■ **Records for this exercise**
◇ ◇ ◇
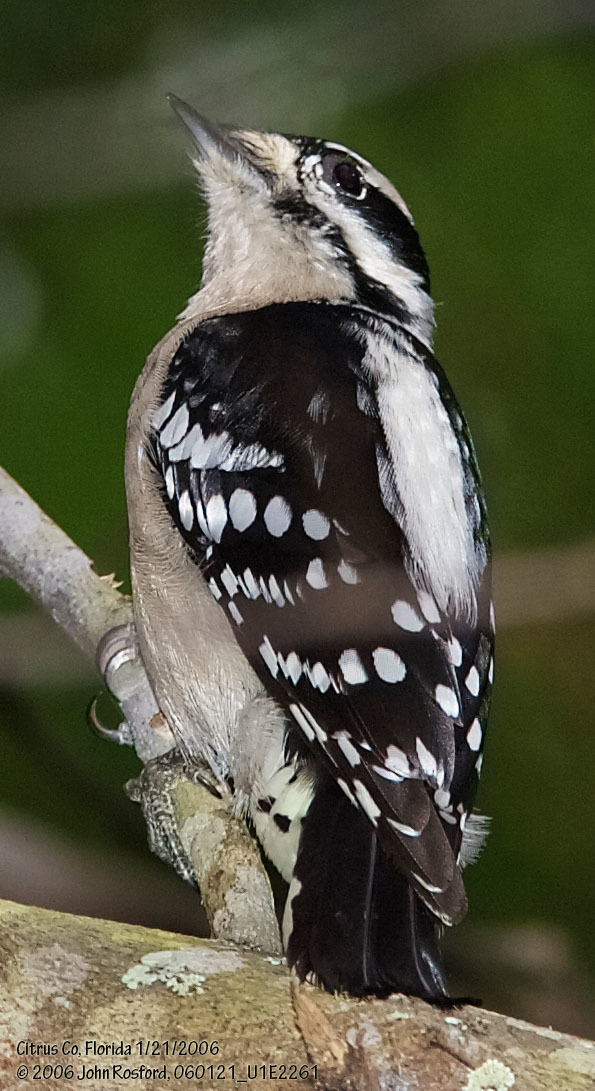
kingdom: Animalia
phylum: Chordata
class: Aves
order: Piciformes
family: Picidae
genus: Dryobates
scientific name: Dryobates pubescens
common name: Downy woodpecker
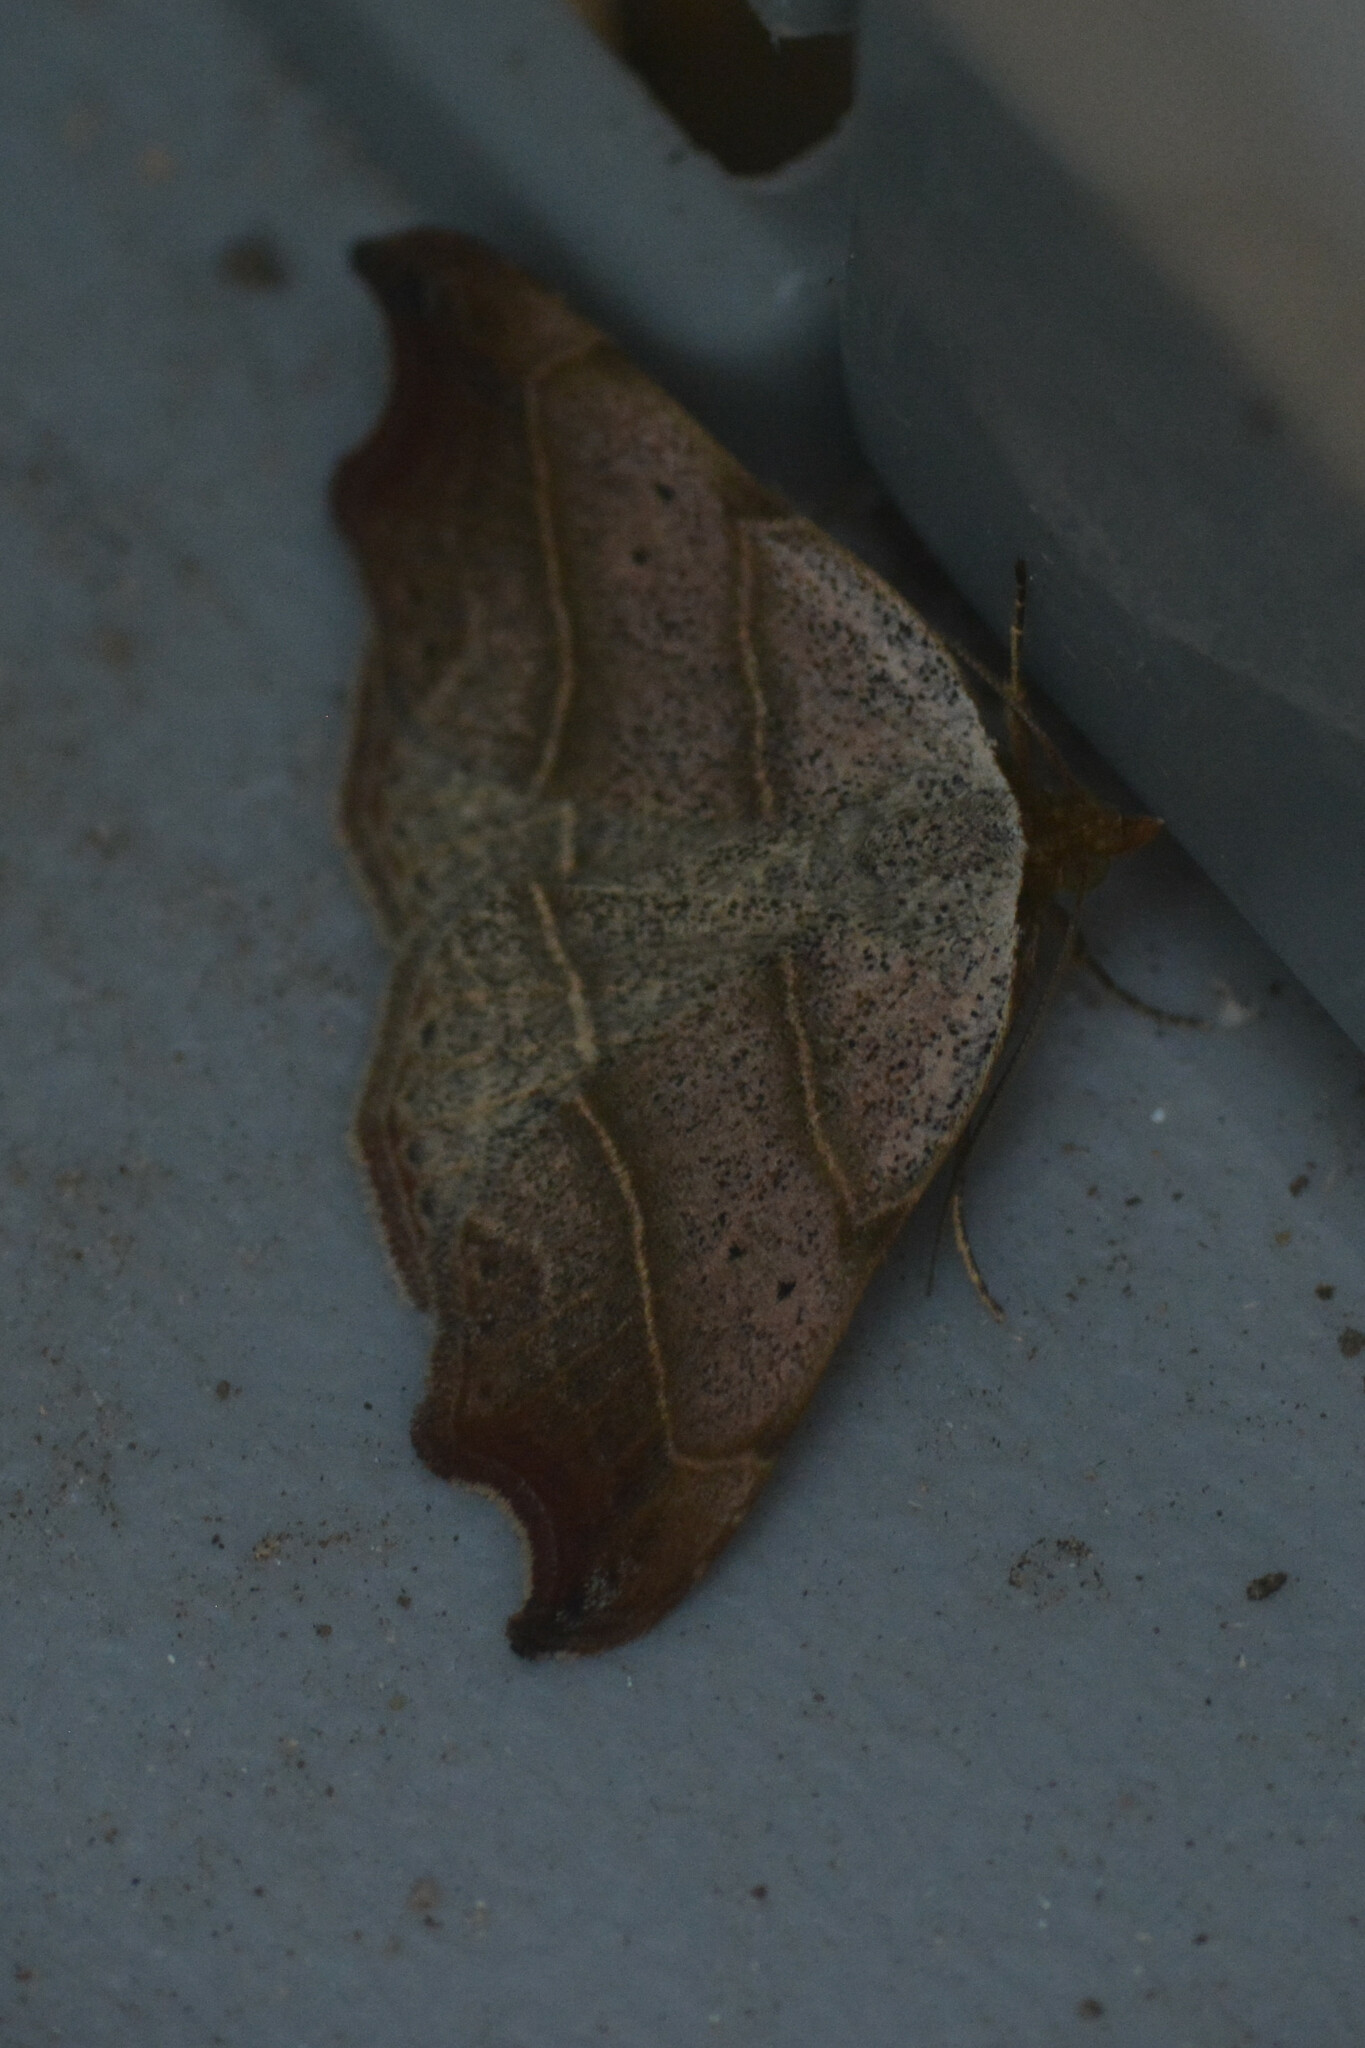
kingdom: Animalia
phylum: Arthropoda
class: Insecta
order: Lepidoptera
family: Erebidae
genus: Laspeyria
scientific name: Laspeyria flexula
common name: Beautiful hook-tip
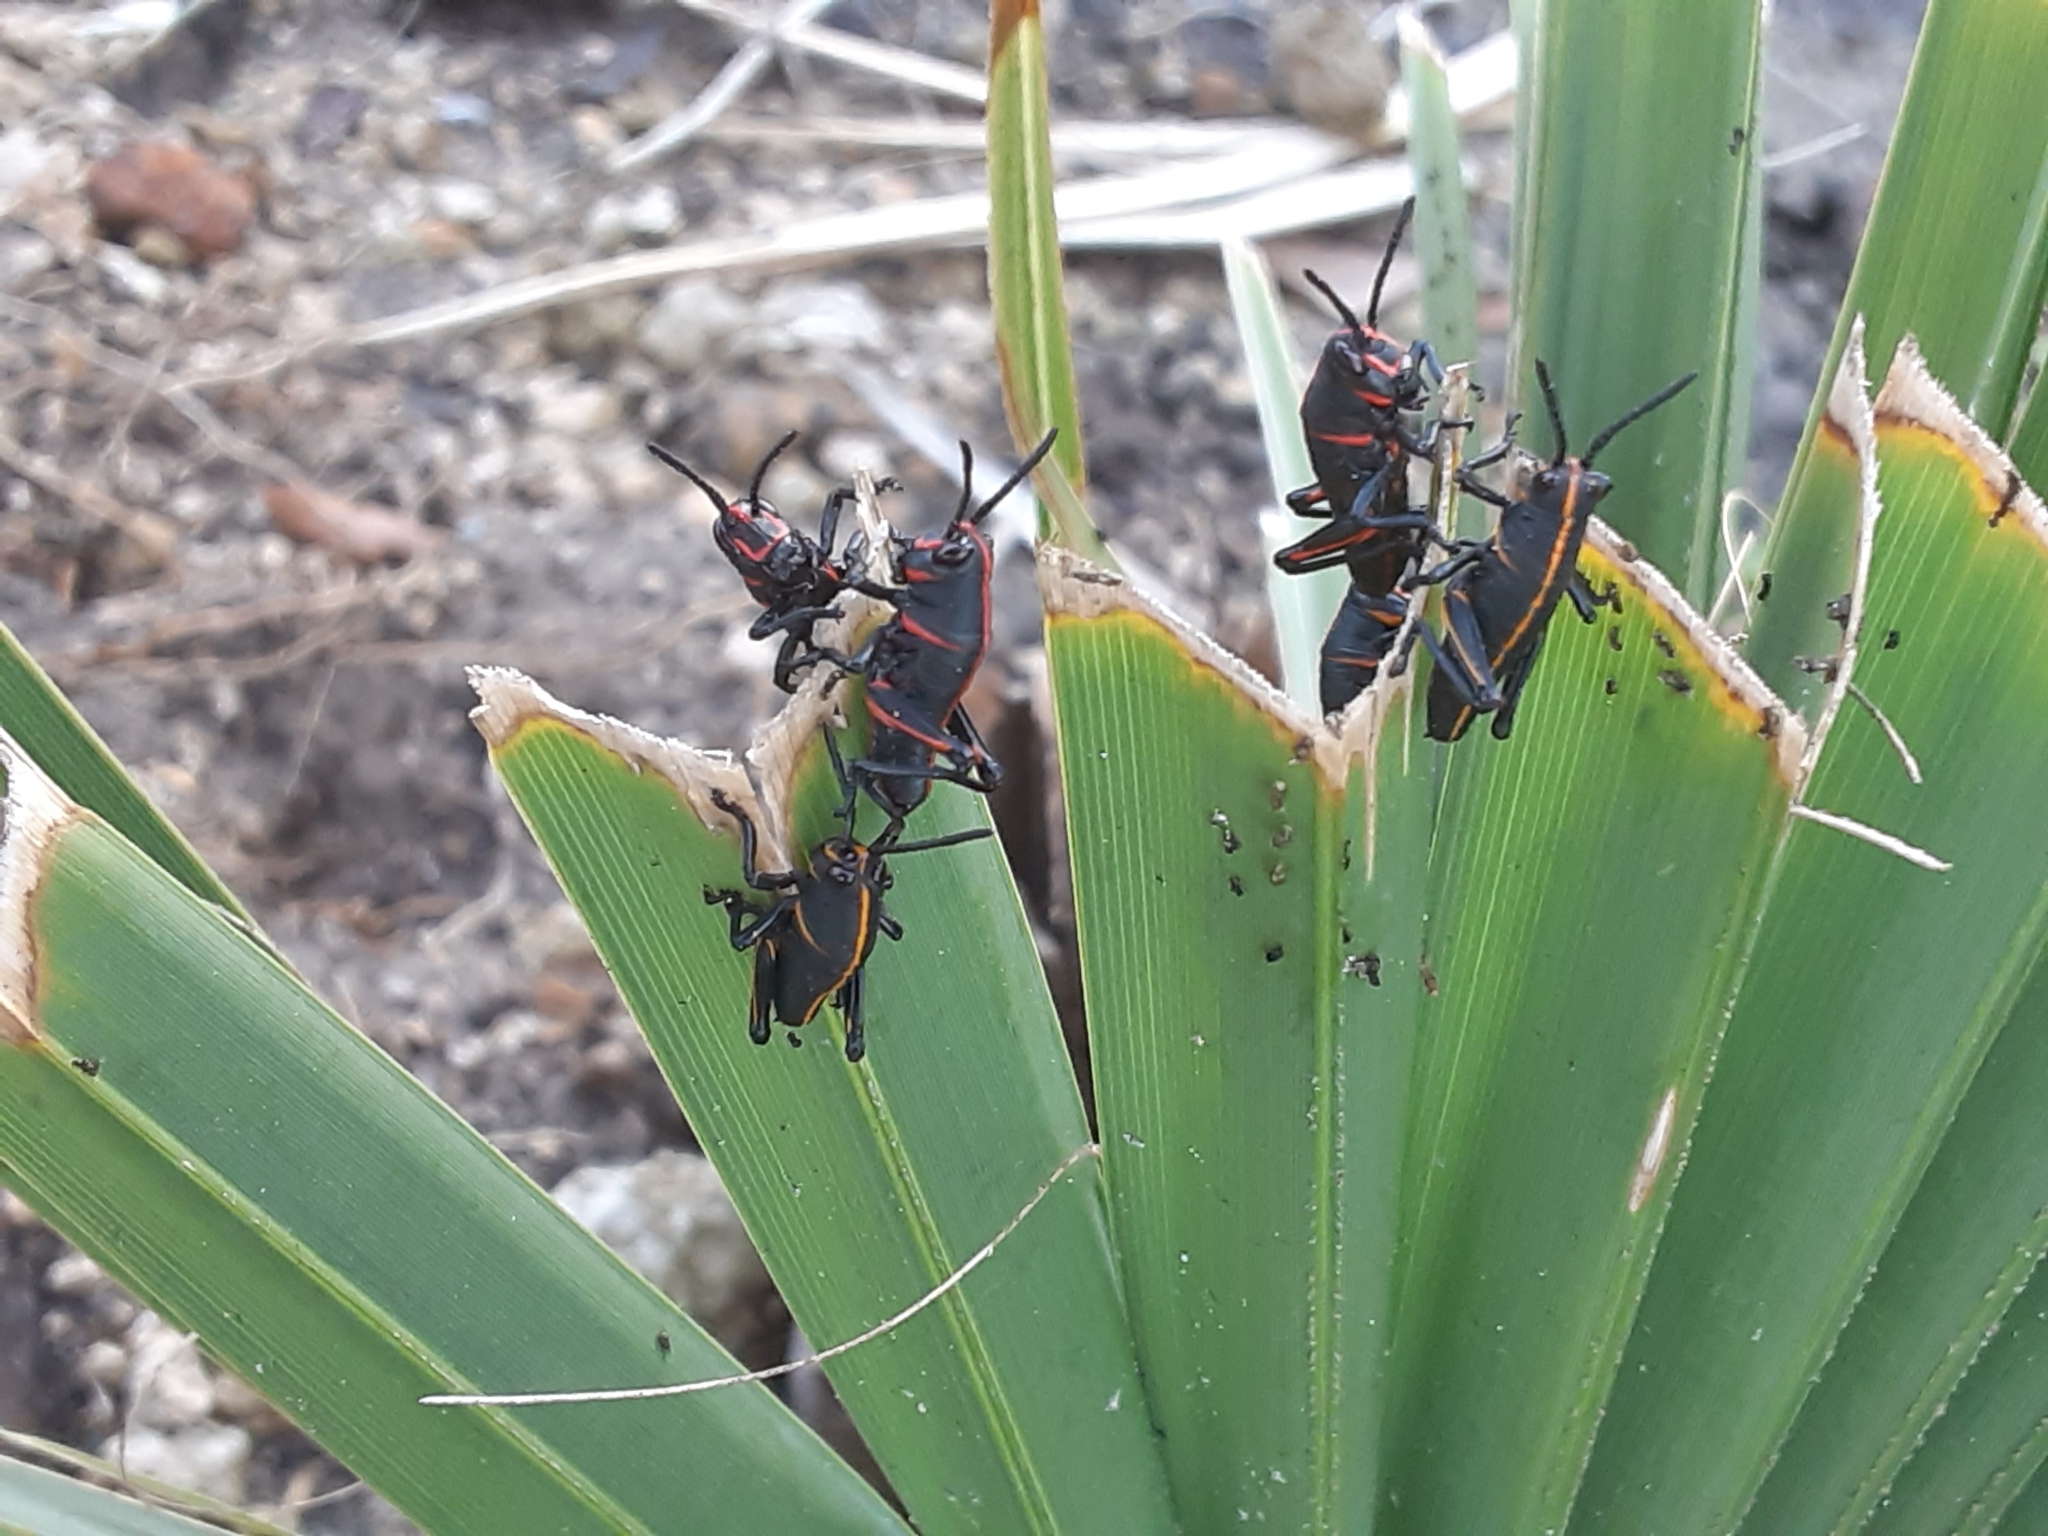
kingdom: Animalia
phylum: Arthropoda
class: Insecta
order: Orthoptera
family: Romaleidae
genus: Romalea
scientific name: Romalea microptera
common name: Eastern lubber grasshopper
◇ ◇ ◇
■ **Exercise instructions**
Copy the text of all three entries above word for word, leaving out the pictures.

■ **Finished answer**
kingdom: Animalia
phylum: Chordata
class: Aves
order: Piciformes
family: Picidae
genus: Dryobates
scientific name: Dryobates pubescens
common name: Downy woodpecker
kingdom: Animalia
phylum: Arthropoda
class: Insecta
order: Lepidoptera
family: Erebidae
genus: Laspeyria
scientific name: Laspeyria flexula
common name: Beautiful hook-tip
kingdom: Animalia
phylum: Arthropoda
class: Insecta
order: Orthoptera
family: Romaleidae
genus: Romalea
scientific name: Romalea microptera
common name: Eastern lubber grasshopper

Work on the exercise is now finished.